Alors ce lecteur devient dangereux. Il commence à lire d’autres auteurs. Il commence à poser des questions. Il commence à parler d’amour sans honte, de religion sans dogme, de pays sans drapeau. Et c’est là, dans ce trouble, que réside la vraie littérature. Celle qui dérange, pas celle qui rassure. Celle qui creuse, pas celle qui meuble.
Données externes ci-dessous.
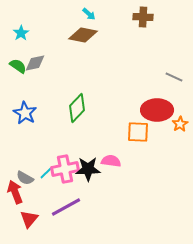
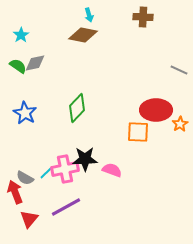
cyan arrow: moved 1 px down; rotated 32 degrees clockwise
cyan star: moved 2 px down
gray line: moved 5 px right, 7 px up
red ellipse: moved 1 px left
pink semicircle: moved 1 px right, 9 px down; rotated 12 degrees clockwise
black star: moved 3 px left, 10 px up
On l’a applaudi aussi par stratégie, comme un pays qui joue aux échecs avec ses propres intellectuels. L’Algérie est déjà en guerre ouverte contre Kamel Daoud, traité de traître, de pervers, de suppôt de l’Occident, et contre
Boualem Sansal, accusé de pactiser avec le diable - à raison, parce qu'il a voulu offrir le tiers de l'Algérie au Maroc. Alors il fallait un écrivain à aimer, un à exhiber, un à bénir. Un écrivain tampon, une caution littéraire pour masquer les interdictions, les censures, les lynchages médiatiques. Yasmina Khadra est devenu le survivant diplomatique, l’auteur officiel dans un pays où l’écriture est suspecte dès qu’elle pense trop.